General characteristics
- Type: Torpedo boat (fast attack craft)
- Displacement: 172.5 tonnes standard, 190 tonnes full load
- Length: 42.6 metres (140 ft)
- Beam: 7.1 metres (23 ft)
- Draught: 2.3 metres (7.5 ft)
- Propulsion: 4 × Mercedes-Benz MB 518 B diesel engines, 3000PS each; 4 × propeller shafts, driving three-bladed propellers of 1.15m diameter; Bunker: 25t fuel, 1.12t lubricants, 2t fresh water;
- Speed: 42kts max, 39kts max sustained
- Range: 700nms at 35knots
- Complement: 39 (4 Officers, 17 NCOs, 18 enlisted)
- Sensors & processing systems: Navigation radar, Surveillance radar
- Armament: 2 × Bofors 40mm gun, 3168 rounds of ammunition ; 4 × 533mm torpedo tubes, 4 torpedoes; Minelaying capabilities: The aft 2 torpedo tubes can be exchanged with 2 ramps for 23 naval mines Mk 2; 4 × depth charges;

= Zobel-class fast attack craft =

West German naval class (1961–1984)

The Type 142 Zobel class was a German class of torpedo bearing fast attack craft (torpedo boats). They were in service with the Bundesmarine during the Cold War to protect the Baltic sea coast. The class was designed by Lürssen.

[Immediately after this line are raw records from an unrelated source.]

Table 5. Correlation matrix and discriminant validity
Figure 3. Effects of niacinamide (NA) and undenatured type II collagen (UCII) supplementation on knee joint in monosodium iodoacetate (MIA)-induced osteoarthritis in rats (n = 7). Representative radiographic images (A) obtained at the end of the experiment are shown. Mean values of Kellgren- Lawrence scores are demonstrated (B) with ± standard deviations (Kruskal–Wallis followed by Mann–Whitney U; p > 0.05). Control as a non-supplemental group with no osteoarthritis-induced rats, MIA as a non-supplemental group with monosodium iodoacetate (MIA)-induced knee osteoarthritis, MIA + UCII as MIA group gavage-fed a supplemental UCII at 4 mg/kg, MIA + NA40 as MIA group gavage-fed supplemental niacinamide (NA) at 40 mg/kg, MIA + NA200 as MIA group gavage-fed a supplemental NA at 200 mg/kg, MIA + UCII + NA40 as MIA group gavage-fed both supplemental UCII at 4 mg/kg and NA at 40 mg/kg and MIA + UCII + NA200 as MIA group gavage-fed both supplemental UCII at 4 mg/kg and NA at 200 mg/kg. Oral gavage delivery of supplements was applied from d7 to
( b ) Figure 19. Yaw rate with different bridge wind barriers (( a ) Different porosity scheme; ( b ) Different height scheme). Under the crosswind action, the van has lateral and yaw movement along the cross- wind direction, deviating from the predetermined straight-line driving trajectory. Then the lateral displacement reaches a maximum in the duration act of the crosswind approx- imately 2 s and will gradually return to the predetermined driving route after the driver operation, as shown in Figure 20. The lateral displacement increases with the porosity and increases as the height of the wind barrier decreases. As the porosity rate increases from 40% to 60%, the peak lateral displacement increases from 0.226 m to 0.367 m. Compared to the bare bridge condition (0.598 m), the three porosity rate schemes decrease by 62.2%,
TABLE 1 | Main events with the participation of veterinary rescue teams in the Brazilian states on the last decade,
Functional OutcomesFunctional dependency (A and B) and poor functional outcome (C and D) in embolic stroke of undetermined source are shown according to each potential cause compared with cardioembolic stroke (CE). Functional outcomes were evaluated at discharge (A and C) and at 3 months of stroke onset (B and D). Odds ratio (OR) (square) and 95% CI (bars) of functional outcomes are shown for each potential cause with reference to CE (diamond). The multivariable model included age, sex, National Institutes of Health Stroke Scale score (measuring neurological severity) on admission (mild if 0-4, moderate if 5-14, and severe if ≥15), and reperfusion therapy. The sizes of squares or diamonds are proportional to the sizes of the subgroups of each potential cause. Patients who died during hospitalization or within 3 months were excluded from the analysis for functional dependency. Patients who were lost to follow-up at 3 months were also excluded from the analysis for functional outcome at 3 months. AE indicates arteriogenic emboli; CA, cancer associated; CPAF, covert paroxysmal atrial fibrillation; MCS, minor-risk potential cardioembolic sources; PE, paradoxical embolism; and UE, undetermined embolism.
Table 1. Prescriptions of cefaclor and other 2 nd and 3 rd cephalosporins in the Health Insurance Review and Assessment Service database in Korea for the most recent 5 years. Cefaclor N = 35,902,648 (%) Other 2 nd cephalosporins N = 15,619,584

The Zobel class was replaced by the Type 143A Gepard class, they were the last fast attack craft with only torpedoes as main armament, all later classes have anti-ship missiles.

The of the Turkish Navy is an advanced version of the Zobel class; vessels of this class are armed with Penguin anti-ship missiles and mines in addition to torpedoes.

==List of ships==

| NATO pennant number | German pennant number | Name | Callsign | Shipbuilder | Com- missioned | Decom- missioned | Fate |
|---|---|---|---|---|---|---|---|
| P6092 | S31 | Zobel (Sable) | DBUQ | Lürssen | 12 December 1961 | 7 September 1982 |  |
| P6093 | S32 | Wiesel (Weasel) | DBUR | Lürssen | 25 June 1962 | 6 March 1984 | To Turkish Navy |
| P6094 | S33 | Dachs (Badger) | DBUS | Lürssen | 25 September 1962 | 6 December 1984 | To Turkish Navy |
| P6096 | S34 | Nerz (Mink) | DBUX | Lürssen | 11 January 1963 | 8 July 1982 |  |
| P6098 | S35 | Gepard (Cheetah) | DBUW | Lürssen | 18 April 1963 | 9 November 1982 | To Turkish Navy |
| P6100 | S36 | Frettchen (Ferret) | DBUY | Lürssen | 26 June 1963 | 9 August 1983 | To Turkish Navy |
| P6101 | S37 | Ozelot (Ocelot) | DBUZ | Lürssen | 25 October 1963 | 10 January 1984 | To Turkish Navy |
| P6095 | S38 | Hermelin (Stoat) | DBUT | Kröger | 28 November 1962 | 12 January 1983 |  |
| P6097 | S39 | Puma | DBUV | Kröger | 21 December 1962 | 17 December 1981 | Sold as scrap Recovered from Itchen River, Southampton, in 2009 for recovery of engines and mechanical components for restoration of German fast attack craft UW10, with hull to be converted as houseboat. |
| P6099 | S40 | Hyäne (Hyena) | DBUU | Kröger | 10 May 1963 | 5 June 1984 | To Turkish Navy |

In service with the Bundesmarine, the vessels belonged to the 7. Schnellbootgeschwader (7th Fast attack craft squadron) based in Kiel at the Baltic Sea.